Source data:
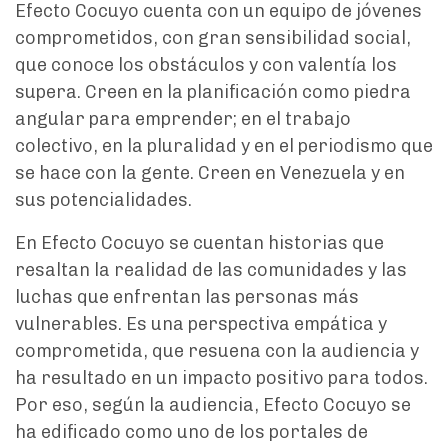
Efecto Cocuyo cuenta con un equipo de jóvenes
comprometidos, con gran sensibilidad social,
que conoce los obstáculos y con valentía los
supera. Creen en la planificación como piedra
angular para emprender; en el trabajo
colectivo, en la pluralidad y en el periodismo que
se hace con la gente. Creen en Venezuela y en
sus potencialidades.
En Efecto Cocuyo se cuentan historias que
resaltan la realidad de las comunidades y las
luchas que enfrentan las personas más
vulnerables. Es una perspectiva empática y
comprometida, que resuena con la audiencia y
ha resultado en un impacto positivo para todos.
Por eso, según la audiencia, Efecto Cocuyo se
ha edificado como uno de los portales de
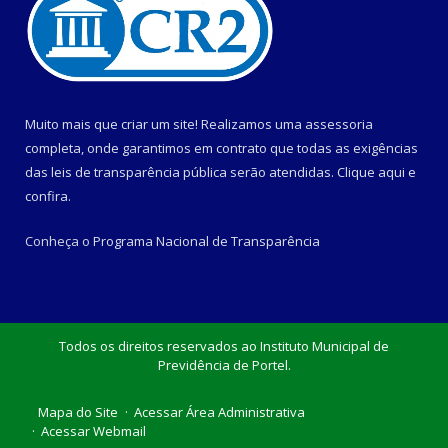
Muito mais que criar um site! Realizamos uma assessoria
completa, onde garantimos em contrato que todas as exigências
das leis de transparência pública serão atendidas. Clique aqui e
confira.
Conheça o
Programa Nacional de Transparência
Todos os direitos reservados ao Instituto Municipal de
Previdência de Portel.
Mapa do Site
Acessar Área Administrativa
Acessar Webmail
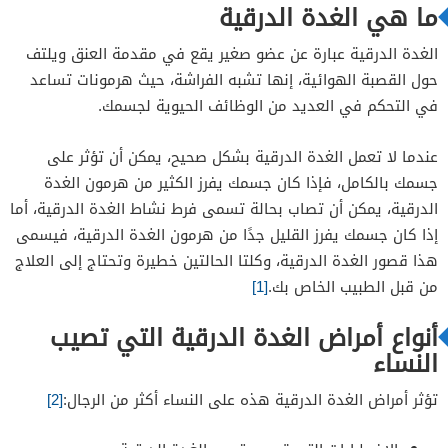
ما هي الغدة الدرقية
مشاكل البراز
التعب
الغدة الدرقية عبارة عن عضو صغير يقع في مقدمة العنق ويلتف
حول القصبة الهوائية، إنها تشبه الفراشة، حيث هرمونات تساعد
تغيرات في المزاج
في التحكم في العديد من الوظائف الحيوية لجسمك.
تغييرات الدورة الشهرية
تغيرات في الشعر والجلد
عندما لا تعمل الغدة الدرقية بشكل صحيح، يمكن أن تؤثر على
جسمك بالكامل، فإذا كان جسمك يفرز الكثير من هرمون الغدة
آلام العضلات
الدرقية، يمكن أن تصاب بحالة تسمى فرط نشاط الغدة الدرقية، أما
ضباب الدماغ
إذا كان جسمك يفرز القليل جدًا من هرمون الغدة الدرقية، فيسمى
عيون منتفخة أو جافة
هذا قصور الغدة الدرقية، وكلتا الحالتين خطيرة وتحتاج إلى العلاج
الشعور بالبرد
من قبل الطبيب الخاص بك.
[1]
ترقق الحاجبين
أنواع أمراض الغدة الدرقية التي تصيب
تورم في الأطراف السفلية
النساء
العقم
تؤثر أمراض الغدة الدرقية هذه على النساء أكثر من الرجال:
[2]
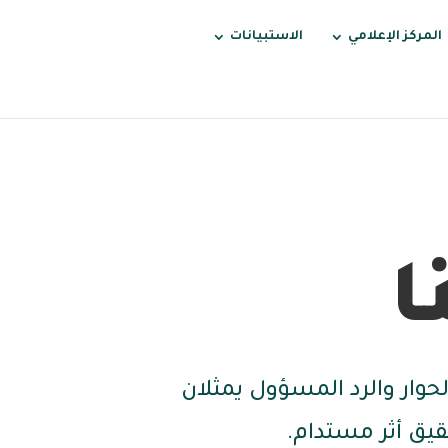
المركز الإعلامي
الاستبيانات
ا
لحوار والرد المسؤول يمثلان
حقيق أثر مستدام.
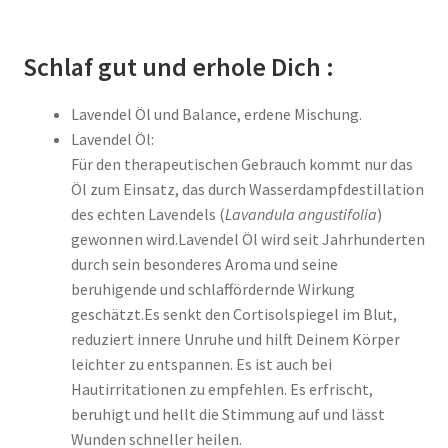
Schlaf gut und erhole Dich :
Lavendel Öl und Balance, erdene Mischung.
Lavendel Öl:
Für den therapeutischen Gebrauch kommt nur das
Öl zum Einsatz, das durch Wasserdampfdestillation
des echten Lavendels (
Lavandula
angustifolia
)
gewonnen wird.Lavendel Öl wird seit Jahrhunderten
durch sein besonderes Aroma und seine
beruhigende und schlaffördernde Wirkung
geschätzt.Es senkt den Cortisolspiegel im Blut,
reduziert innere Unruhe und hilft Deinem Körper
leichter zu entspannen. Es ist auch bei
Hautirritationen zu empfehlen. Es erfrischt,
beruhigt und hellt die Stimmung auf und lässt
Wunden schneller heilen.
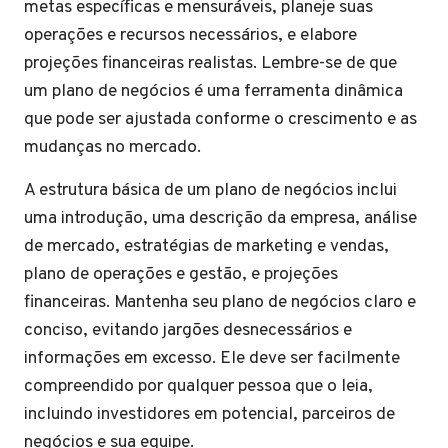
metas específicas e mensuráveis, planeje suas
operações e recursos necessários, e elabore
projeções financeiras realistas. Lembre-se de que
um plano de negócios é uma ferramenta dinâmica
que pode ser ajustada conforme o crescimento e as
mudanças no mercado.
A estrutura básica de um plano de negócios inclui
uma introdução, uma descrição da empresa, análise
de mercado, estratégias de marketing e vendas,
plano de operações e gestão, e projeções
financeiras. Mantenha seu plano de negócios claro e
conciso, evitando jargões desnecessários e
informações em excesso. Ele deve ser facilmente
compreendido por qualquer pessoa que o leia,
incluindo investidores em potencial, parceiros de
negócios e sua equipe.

* Problem details: All lines above containing the string "يمكن" are to be collected.

* Response to the exercise:
عندما لا تعمل الغدة الدرقية بشكل صحيح، يمكن أن تؤثر على
الدرقية، يمكن أن تصاب بحالة تسمى فرط نشاط الغدة الدرقية، أما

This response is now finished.